Матвей горько покачал головой:
– Но ведь это различие пока едва заметно. Большинство из нас стремится как раз стать такими же европейцами.
Звонарь внимательно всмотрелся в лицо своего друга. За прошедшее время он успел привязаться к этому суровому и верному человеку, понять, как он страдает за судьбу своей земли. Матвей, наверное, сам не понимал, что сейчас противоречит себе. Кому как не ему, штучному военному специалисту, не тянуться к западным стандартам, воображать себя в пучине современной цивилизации, окруженным всевозможным умным комфортом и удобствами, солидной зарплатой и уважением окружающих? Почему же вместо всего этого он сидит в этой убогой избушке без всех удобств, питается скудно, читает при керосиновой лампе и не знает никаких развлечений? Разве не потому, что он в первую очередь русский человек, сумевший сохранить свою совесть такой, какой она досталась ему от предков? Разве можно утверждать, что в стране осталось мало людей с совестью? А те, кто идут к этой избушке бесконечной чередой, не совестью ли своей движимы? И тех, кто пошел в смертельную зону Чернобыля без надежды на спасение, разве не совесть повела? Таких примеров несметное множество, именно они для русского человека характерны.
– Не соглашусь с тобой, не соглашусь, Матвей. То, что наших людей обманули и навязали им западные взгляды на жизнь, это правда.

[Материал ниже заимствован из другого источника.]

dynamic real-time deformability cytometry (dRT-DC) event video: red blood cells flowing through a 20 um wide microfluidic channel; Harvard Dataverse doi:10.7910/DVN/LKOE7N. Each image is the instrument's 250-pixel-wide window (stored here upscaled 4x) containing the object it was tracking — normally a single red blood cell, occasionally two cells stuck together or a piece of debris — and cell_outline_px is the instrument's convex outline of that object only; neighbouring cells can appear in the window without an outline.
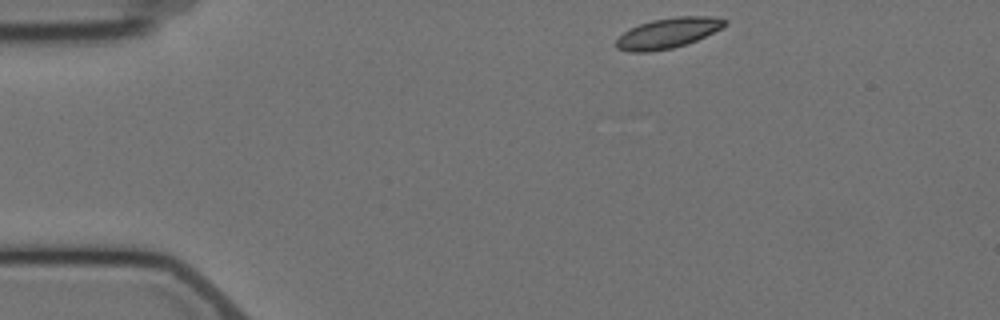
{"species": "Egyptian fruit bat (a non-hibernating species)", "species_latin": "Rousettus aegyptiacus", "temperature_condition": "cold", "stored_images_in_passage": 3, "camera_frame_rate_fps": 3000, "um_per_image_px": 0.085, "animal": {"sex": "female"}, "frame": {"image": 1, "passage_image": 1, "time_ms": 0.0, "image_size_px": [1000, 320], "cell_outline_px": [[728, 24], [696, 40], [672, 48], [648, 52], [628, 52], [616, 48], [616, 40], [624, 32], [640, 24], [652, 20], [676, 16], [712, 16], [728, 20]], "centroid_in_image_um": [56.77, 2.8], "position_along_channel_um": 28.2, "area_um2": 18.96}}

Особенно молодежи. Но кроме взглядов есть еще душа. Именно душой человек чувствует незримую грань между добром и злом. Ведь зло часто надевает маску добра. И вот здесь мы другие, потому что у нас по истории другая духовная культура. Мы избежали капитализма, а капитализм выращивает эгоистов. Это его огород. Он на эгоистах урожай собирает. Но эгоизм и вера несовместимы. Помнишь «Возлюби ближнего своего…»? Они не уживаются. Поэтому капитализм веру изживает. А это путь к самоуничтожению, потому что человеческий эгоизм, если его не удержать, приведет к концу мира. Как сказал апостол Павел: «…тайна беззакония уже в действии, только не свершится до тех пор, пока не будет взят из среды удерживающий». Вот и получается, что сегодня мы, ослабленные и побитые, остались единственным островком, на котором еще есть сопротивление тайне беззакония.
Матвей задумчиво потер лоб ладонью и сказал:
– Что-то я не верю, что Ельцин хоть какое-то понятие имеет о том, что ты говоришь.
– Нет, конечно. Ельцин пришел для того, чтобы русского человека дожать до самой земли. Думаю, в результате его деятельности у многих глаза откроются на происходящее. Вот тогда настоящая схватка и начнется.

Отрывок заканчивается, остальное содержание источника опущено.